“They’re out of sorts in Sunderland
And terribly cross in Kent”
There’s something a little curious about Celia Imrie’s Laughing Matters, a cabaret show in all but nature, which means it never quite satisfies in the way one yearns for it to do so. In the intimate surroundings of the Crazy Coqs, she rattles through a selection of comic songs and extracts from her 2011 autobiography The Happy Hoofer but with so little audience interaction until the very end, this revue feels a little sterile rather than offering the personal insight that more seasoned cabaret performers bring to the table.

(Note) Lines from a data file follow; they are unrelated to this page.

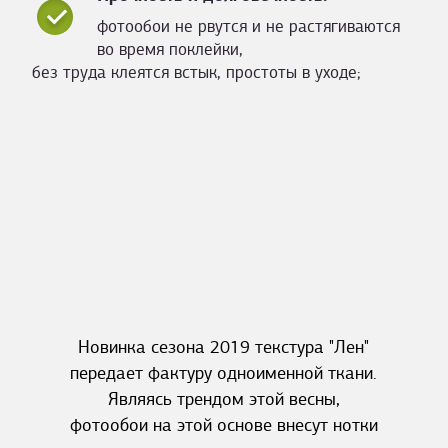
фотообои не рвутся и не растягиваются
во время поклейки,
без труда клеятся встык, простоты в уходе;
Новинка сезона 2019 текстура "Лен"
передает фактуру одноименной ткани.
Являясь трендом этой весны,
фотообои на этой основе внесут нотки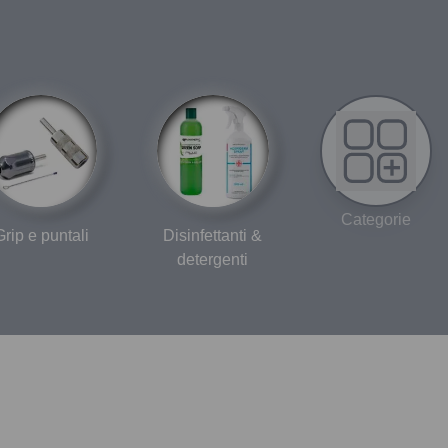
Categorie
Grip e puntali
Disinfettanti &
detergenti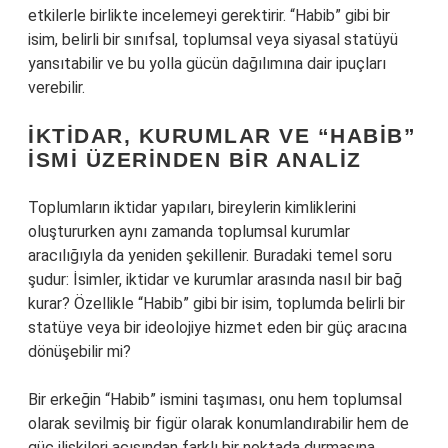
etkilerle birlikte incelemeyi gerektirir. “Habib” gibi bir
isim, belirli bir sınıfsal, toplumsal veya siyasal statüyü
yansıtabilir ve bu yolla gücün dağılımına dair ipuçları
verebilir.
İKTIDAR, KURUMLAR VE “HABIB”
İSMI ÜZERINDEN BIR ANALIZ
Toplumların iktidar yapıları, bireylerin kimliklerini
oluştururken aynı zamanda toplumsal kurumlar
aracılığıyla da yeniden şekillenir. Buradaki temel soru
şudur: İsimler, iktidar ve kurumlar arasında nasıl bir bağ
kurar? Özellikle “Habib” gibi bir isim, toplumda belirli bir
statüye veya bir ideolojiye hizmet eden bir güç aracına
dönüşebilir mi?
Bir erkeğin “Habib” ismini taşıması, onu hem toplumsal
olarak sevilmiş bir figür olarak konumlandırabilir hem de
güç ilişkileri açısından farklı bir noktada durmasına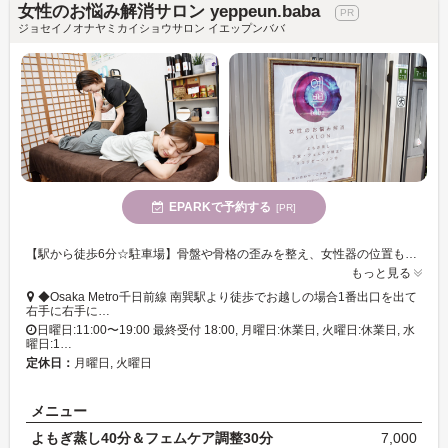
女性のお悩み解消サロン yeppeun.baba
ジョセイノオナヤミカイショウサロン イエップンババ
EPARKで予約する
[PR]
【駅から徒歩6分☆駐車場】骨盤や骨格の歪みを整え、女性器の位置も正していける「フェムケア調整 30分」が初回4,000円☆不快な日が多い女性の体を快適に♪
もっと見る
◆Osaka Metro千日前線 南巽駅より徒歩でお越しの場合1番出口を出て
右手に右手に…
日曜日:11:00〜19:00 最終受付 18:00, 月曜日:休業日, 火曜日:休業日, 水
曜日:1…
定休日：
月曜日, 火曜日
メニュー
よもぎ蒸し40分＆フェムケア調整30分
7,000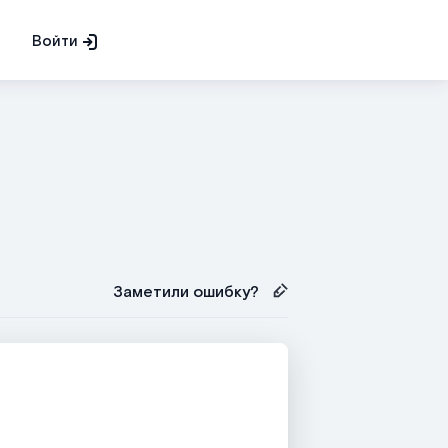
Войти
Заметили ошибку?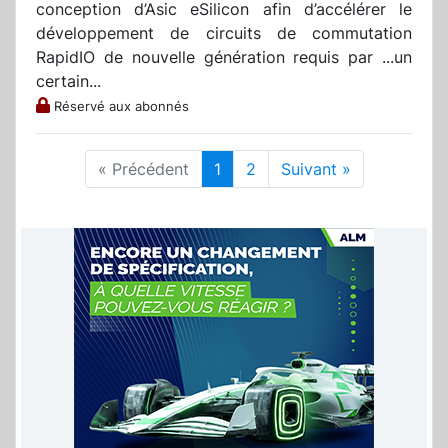
conception d’Asic eSilicon afin d’accélérer le
développement de circuits de commutation
RapidIO de nouvelle génération requis par ...un
certain...
Réservé aux abonnés
« Précédent
1
2
Suivant »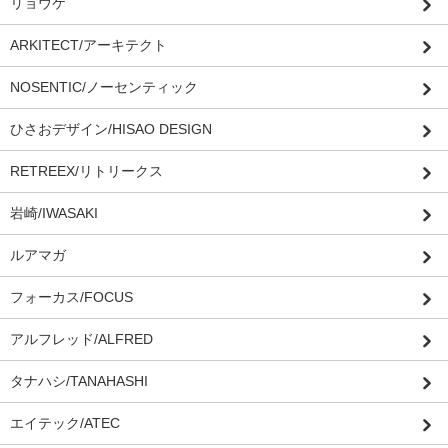
リョウケ
ARKITECT/アーキテクト
NOSENTIC/ノーセンティック
ひさおデザイン/HISAO DESIGN
RETREEX/リトリークス
岩崎/IWASAKI
ルアマガ
フォーカス/FOCUS
アルフレッド/ALFRED
タナハシ/TANAHASHI
エイテック/ATEC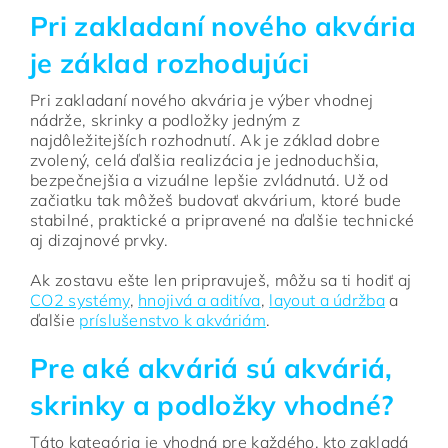
Pri zakladaní nového akvária
je základ rozhodujúci
Pri zakladaní nového akvária je výber vhodnej
nádrže, skrinky a podložky jedným z
najdôležitejších rozhodnutí. Ak je základ dobre
zvolený, celá ďalšia realizácia je jednoduchšia,
bezpečnejšia a vizuálne lepšie zvládnutá. Už od
začiatku tak môžeš budovať akvárium, ktoré bude
stabilné, praktické a pripravené na ďalšie technické
aj dizajnové prvky.
Ak zostavu ešte len pripravuješ, môžu sa ti hodiť aj
CO2 systémy
,
hnojivá a aditíva
,
layout a údržba
a
ďalšie
príslušenstvo k akváriám
.
Pre aké akváriá sú akváriá,
skrinky a podložky vhodné?
Táto kategória je vhodná pre každého, kto zakladá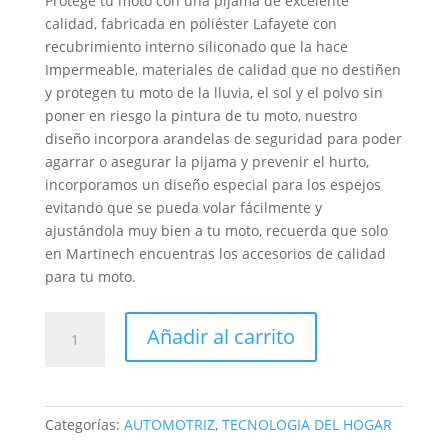
Protege tu moto con una pijama de excelente
calidad, fabricada en poliéster Lafayete con
recubrimiento interno siliconado que la hace
Impermeable, materiales de calidad que no destiñen
y protegen tu moto de la lluvia, el sol y el polvo sin
poner en riesgo la pintura de tu moto, nuestro
diseño incorpora arandelas de seguridad para poder
agarrar o asegurar la pijama y prevenir el hurto,
incorporamos un diseño especial para los espejos
evitando que se pueda volar fácilmente y
ajustándola muy bien a tu moto, recuerda que solo
en Martinech encuentras los accesorios de calidad
para tu moto.
Pijama
Añadir al carrito
Carpa
Moto
pequeña
Impermeable
Categorías:
AUTOMOTRIZ
,
TECNOLOGIA DEL HOGAR
160x70cm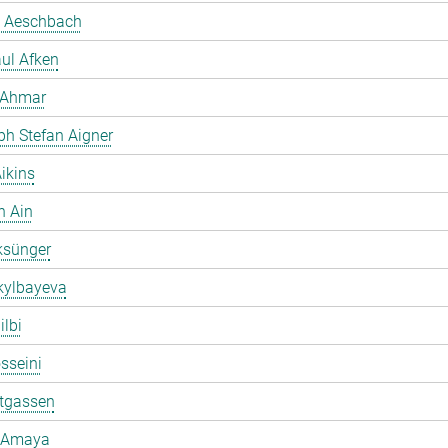
 Aeschbach
ul Afken
 Ahmar
ph Stefan Aigner
ikins
h Ain
ksünger
kylbayeva
ilbi
osseini
ltgassen
 Amaya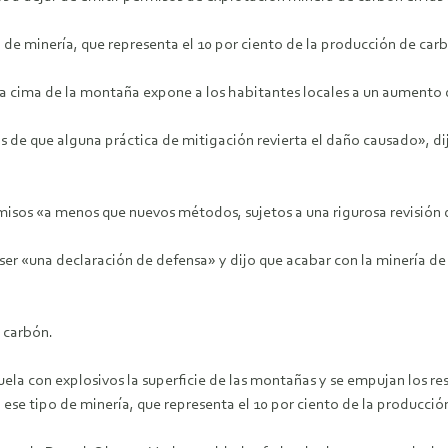
 de minería, que representa el 10 por ciento de la producción de c
 la cima de la montaña expone a los habitantes locales a un aumento 
 de que alguna práctica de mitigación revierta el daño causado», dij
rmisos «a menos que nuevos métodos, sujetos a una rigurosa revisión
r ser «una declaración de defensa» y dijo que acabar con la minería 
 carbón.
uela con explosivos la superficie de las montañas y se empujan los re
n ese tipo de minería, que representa el 10 por ciento de la producc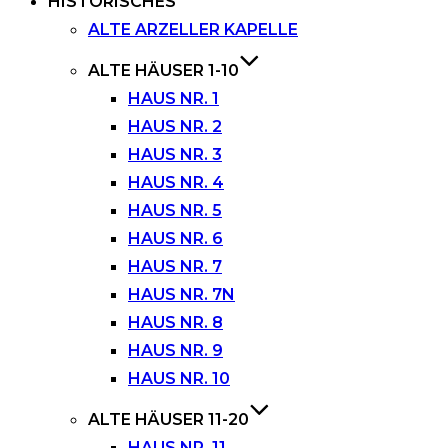
HISTORISCHES
ALTE ARZELLER KAPELLE
ALTE HÄUSER 1-10
HAUS NR. 1
HAUS NR. 2
HAUS NR. 3
HAUS NR. 4
HAUS NR. 5
HAUS NR. 6
HAUS NR. 7
HAUS NR. 7N
HAUS NR. 8
HAUS NR. 9
HAUS NR. 10
ALTE HÄUSER 11-20
HAUS NR. 11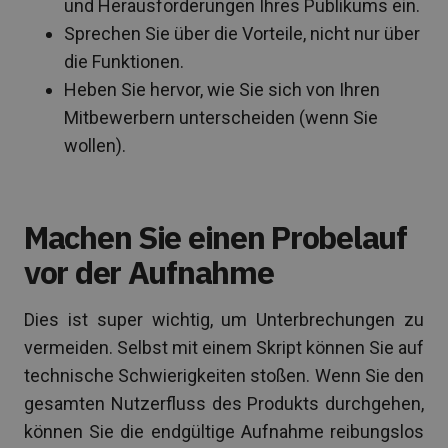
und Herausforderungen Ihres Publikums ein.
Sprechen Sie über die Vorteile, nicht nur über
die Funktionen.
Heben Sie hervor, wie Sie sich von Ihren
Mitbewerbern unterscheiden (wenn Sie
wollen).
Machen Sie einen Probelauf
vor der Aufnahme
Dies ist super wichtig, um Unterbrechungen zu
vermeiden. Selbst mit einem Skript können Sie auf
technische Schwierigkeiten stoßen. Wenn Sie den
gesamten Nutzerfluss des Produkts durchgehen,
können Sie die endgültige Aufnahme reibungslos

That’s not to say it wasn’t an enjoyable experience, I really rather liked it, but rather it needs to be taken more as a kind of vanity project and Lord knows, she has paid her dues. Her personal anecdotes are chucklesome if not particularly revelatory and her choice of songs wisely errs on the patter side of things – she’d be the first to say she’s hardly the strongest singer although she did win an Olivier for Best Supporting Role in A Musical for Acorn Antiques, which simply demonstrates her considerable comic capabilities.
And that’s what comes across her, a mischievous smile and a twinkle in the eye through Alan Melville’s numbers like ‘Which Witch’ and ‘Common Talk’ and standards like Noël Coward’s ‘There Are Bad Times Around The Corner’, Hermione Gingold’s ‘Madame La Palma, the Lady Snake Charmer’ right through to the finale ‘All Over The Place’ with its paper hats for all. Costume changes and muscular male dancer add to the cheekiness quotient (as well as the overly structured format) so one can’t really complain too much, especially in seeing such a national treasure-in-waiting close up.